RAY SMUTS THAT CAPE Town’s container terminal is intent on capturing a larger slice of the perishable export pie is evident from measures in place to ensure more customers are won - and retained. Specialised reefer operators who ship palletised reefer cargo underdeck and a smaller volume of containers on deck - the likes of LauritzenCool and Seatrade - maintain their mode is superior, while the container sector has a different view, pointing for instance to less handling of the product as a distinct advantage. Whatever the case for or against, there is largely consensus that the balance will ultimately even out at around 50/50, this despite non-existent reefer newbuilds versus hundreds of orders for new container ships set to explode with a frenzy of launchings in 2006. Oscar Borchards, business unit manager at the Mother City container terminal, is hopeful the Transnet board will approve an additional 550 reefer plug points before the end of this year, bringing the total to 2 000 to cater for the 2004/5 fruit season. Until that becomes reality, he believes the terminal is unable to satisfy the heavy demand on reefer plug points. “The answer is to manage the demand by means of an intake management system based on capacity versus demand as experienced on a daily basis. “The short-term plan is to increase to 2000 reefer plug points and the medium to long-term plan to grow to 3 400 points, to be constructed as part of the new land reclamation along the Milnerton side of the container terminal.” That containers are winning favour over conventional is illustrated by South African Port Operations (Sapo) statistics which have it that a total fruit mix of 584 000 pallets (both TEU and FEU) was shipped in containers last year as opposed to 426 778 pallets by conventional reefer mode.

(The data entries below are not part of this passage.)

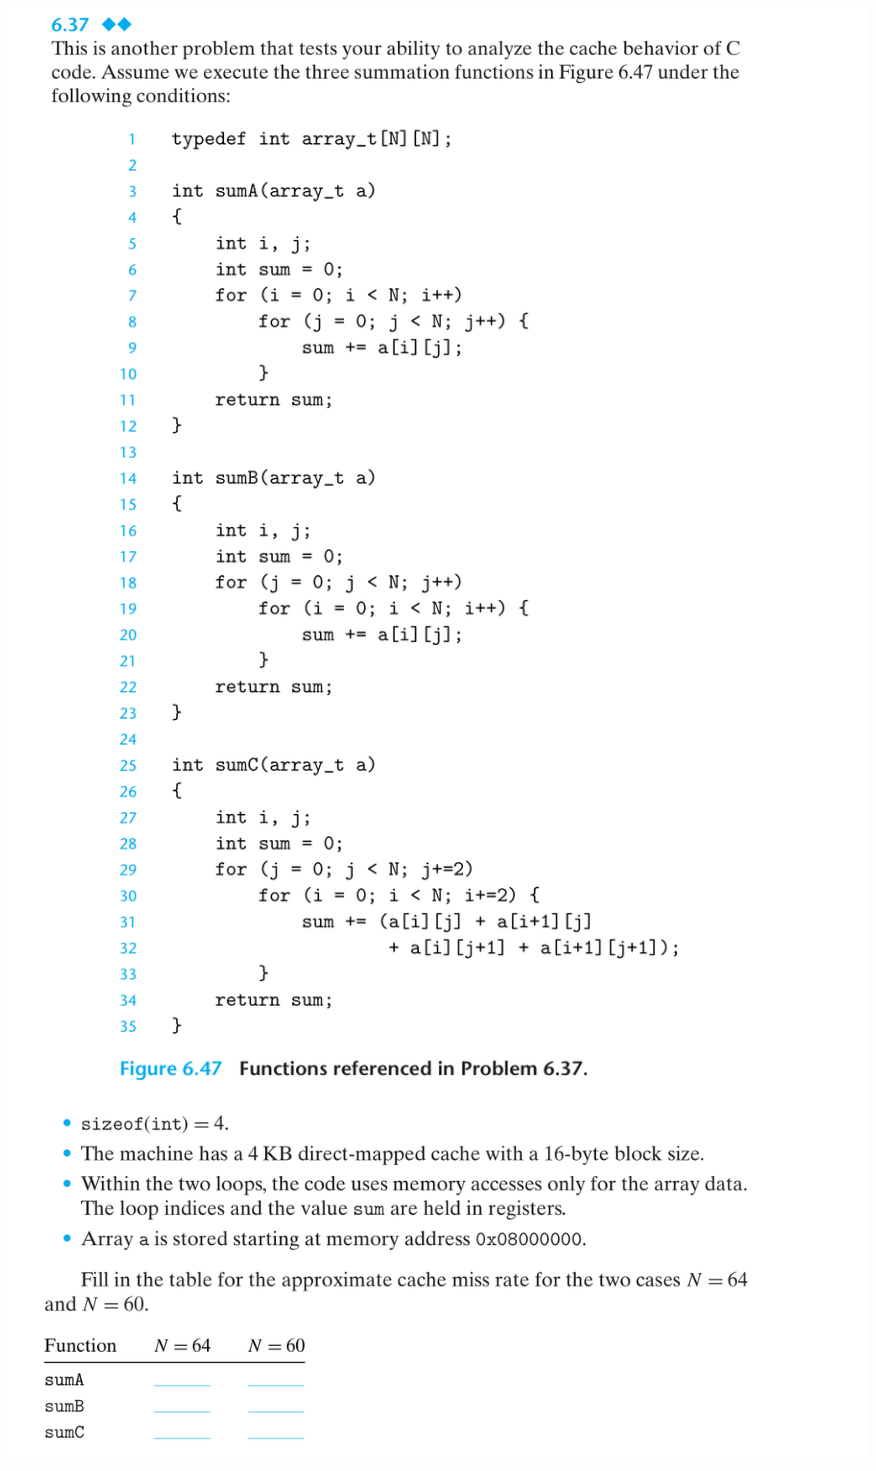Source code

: >
![image.png](./_Caches_Optimization.assets/20231024_0933542928.png)![image.png](./_Caches_Optimization.assets/20231024_0933567085.png)![image.png](./_Caches_Optimization.assets/20231024_0933585455.png
)

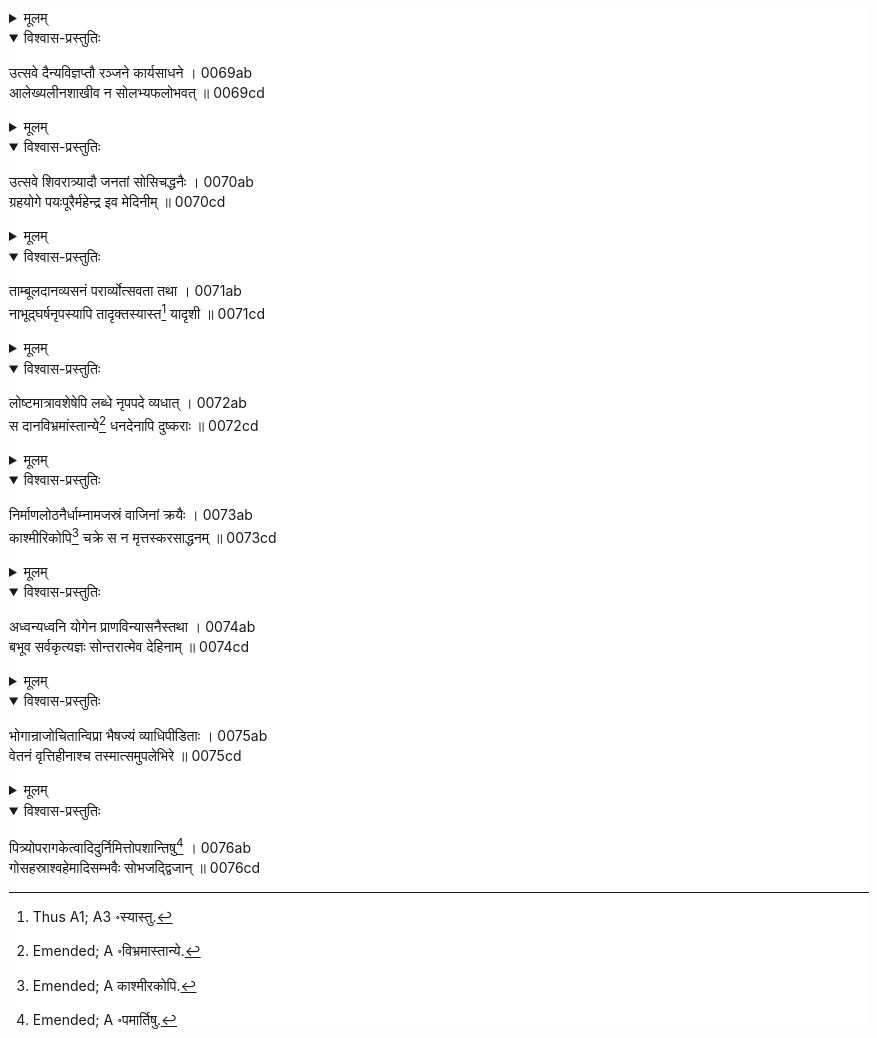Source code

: <details><summary>मूलम्</summary></details>

<details open><summary>विश्वास-प्रस्तुतिः</summary>

उत्सवे दैन्यविज्ञप्तौ रञ्जने कार्यसाधने । 0069ab  
आलेख्यलीनशाखीव न सोलभ्यफलोभवत् ॥ 0069cd
</details>

<details><summary>मूलम्</summary></details>

<details open><summary>विश्वास-प्रस्तुतिः</summary>

उत्सवे शिवरात्र्यादौ जनतां सोसिचद्धनैः । 0070ab  
ग्रहयोगे पयःपूरैर्महेन्द्र इव मेदिनीम् ॥ 0070cd
</details>

<details><summary>मूलम्</summary></details>

<details open><summary>विश्वास-प्रस्तुतिः</summary>

ताम्बूलदानव्यसनं परार्व्योत्सवता तथा । 0071ab  
नाभूद्घर्षनृपस्यापि तादृक्तस्यास्त[^0071-1] यादृशी ॥ 0071cd
</details>

<details><summary>मूलम्</summary></details>

<details open><summary>विश्वास-प्रस्तुतिः</summary>

लोष्टमात्रावशेषेपि लब्धे नृपपदे व्यधात् । 0072ab  
स दानविभ्रमांस्तान्ये[^0072-1] धनदेनापि दुष्कराः ॥ 0072cd
</details>

<details><summary>मूलम्</summary></details>

<details open><summary>विश्वास-प्रस्तुतिः</summary>

निर्माणलोठनैर्धाम्नामजस्रं वाजिनां क्रयैः । 0073ab  
काश्मीरिकोपि[^0073-1] चक्रे स न मृत्तस्करसाद्धनम् ॥ 0073cd
</details>

<details><summary>मूलम्</summary></details>

<details open><summary>विश्वास-प्रस्तुतिः</summary>

अध्वन्यध्वनि योगेन प्राणविन्यासनैस्तथा । 0074ab  
बभूव सर्वकृत्यज्ञः सोन्तरात्मेव देहिनाम् ॥ 0074cd
</details>

<details><summary>मूलम्</summary></details>

<details open><summary>विश्वास-प्रस्तुतिः</summary>

भोगान्राजोचितान्विप्रा भैषज्यं व्याधिपीडिताः । 0075ab  
वेतनं वृत्तिहीनाश्च तस्मात्समुपलेभिरे ॥ 0075cd
</details>

<details><summary>मूलम्</summary></details>

<details open><summary>विश्वास-प्रस्तुतिः</summary>

पित्र्योपरागकेत्वादिदुर्निमित्तोपशान्तिषु[^0076-1] । 0076ab  
गोसहस्राश्वहेमादिसम्भवैः सोभजद्द्विजान् ॥ 0076cd
</details>


[^0001-1]: Thus A1; A2 भिन्द्यादु॰.  
[^0002-1]: Emended; A ॰भूत्किञ्चित्कालं.  
[^0005-1]: कोशासिः supplied by A3 in space left by A1.  
[^0005-2]: Emended with C; A सूतं.  
[^0018-1]: Emended with C; A समर्पयत्.  
[^0026-1]: स्पृ supplied by A3 in space left by A1.  
[^0027-1]: Emended; A निहिता॰.  
[^0039-1]: Emended; A प्राप्तराज्यं.  
[^0044-1]: Emended; A सापराध न क्वचित्.  
[^0047-1]: Thus A1; corr. byu later hand into अन्यायो॰.  
[^0048-1]: तस्यैवालुप्तधैर्यस्य राज्ञां मध्ये supplied by A3 in space left by A1.  
[^0048-2]: Thus A3; A1 कार्मणापहतं.  
[^0048-3]: Thus A3; A1 नाप्राभूद॰.  
[^0053-1]: Emended; A दोषादर्ता॰; C दोषाद्दत्ता॰.  
[^0057-1]: A विस्रम्भ॰.  
[^0071-1]: Thus A1; A3 ॰स्यास्तु.  
[^0072-1]: Emended; A ॰विभ्रमास्तान्ये.  
[^0073-1]: Emended; A काश्मीरकोपि.  
[^0076-1]: Emended; A ॰पमार्तिषु.  
[^0094-1]: Emended; A ॰डूतभिश्चधा॰.  
[^0094-2]: Emended; A डोम्भ॰.  
[^0110-1]: A1 indicates here a lacuna of one of akshara.  
[^0111-1]: Emended with C; A लोक॰.  
[^0125-1]: Emended; A ॰भूदत्तमा॰. Cf. viii. 154.  
[^0126-1]: Emended; A विंशद्विंशद्यातास्. Cf. v.210.  
[^0132-1]: Emended; A किराटे.  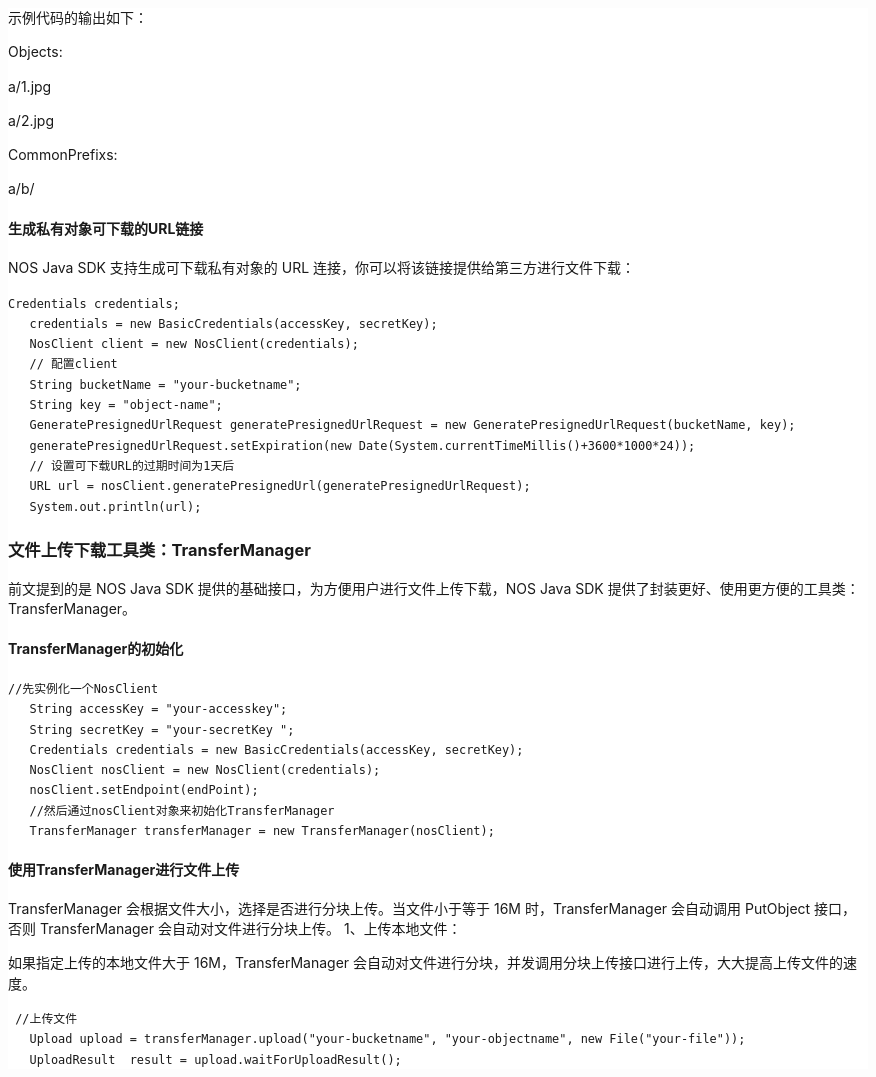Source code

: 示例代码的输出如下：

Objects:

a/1.jpg

a/2.jpg

CommonPrefixs:

a/b/

#### **生成私有对象可下载的URL链接**
NOS Java SDK 支持生成可下载私有对象的 URL 连接，你可以将该链接提供给第三方进行文件下载：

   

    Credentials credentials;
       credentials = new BasicCredentials(accessKey, secretKey);
       NosClient client = new NosClient(credentials);
       // 配置client
       String bucketName = "your-bucketname";
       String key = "object-name";
       GeneratePresignedUrlRequest generatePresignedUrlRequest = new GeneratePresignedUrlRequest(bucketName, key);
       generatePresignedUrlRequest.setExpiration(new Date(System.currentTimeMillis()+3600*1000*24));
       // 设置可下载URL的过期时间为1天后
       URL url = nosClient.generatePresignedUrl(generatePresignedUrlRequest);
       System.out.println(url);

### **文件上传下载工具类：TransferManager**

前文提到的是 NOS Java SDK 提供的基础接口，为方便用户进行文件上传下载，NOS Java SDK 提供了封装更好、使用更方便的工具类：TransferManager。

#### **TransferManager的初始化**
   

    //先实例化一个NosClient
       String accessKey = "your-accesskey";
       String secretKey = "your-secretKey ";
       Credentials credentials = new BasicCredentials(accessKey, secretKey);
       NosClient nosClient = new NosClient(credentials);
       nosClient.setEndpoint(endPoint);
       //然后通过nosClient对象来初始化TransferManager
       TransferManager transferManager = new TransferManager(nosClient);

#### **使用TransferManager进行文件上传**
TransferManager 会根据文件大小，选择是否进行分块上传。当文件小于等于 16M 时，TransferManager 会自动调用 PutObject 接口，否则 TransferManager 会自动对文件进行分块上传。 1、上传本地文件：

如果指定上传的本地文件大于 16M，TransferManager 会自动对文件进行分块，并发调用分块上传接口进行上传，大大提高上传文件的速度。

  

     //上传文件
       Upload upload = transferManager.upload("your-bucketname", "your-objectname", new File("your-file"));
       UploadResult  result = upload.waitForUploadResult();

The total export fruit throughput thus far for 2004 is 528 98l pallets of which conventional reefer accounts for 233 833 pallets. Sapo’s Cape Town key accounts manager Richard van Schalkwyk says from the start of 2002 to date the total number of fruit pallets shipped is 2,592 million of which conventional reefer accounted for 1,130 million pallets. That gives 56% to containers and 43,6% to conventional, so clearly containerisation is gaining ground,” he said.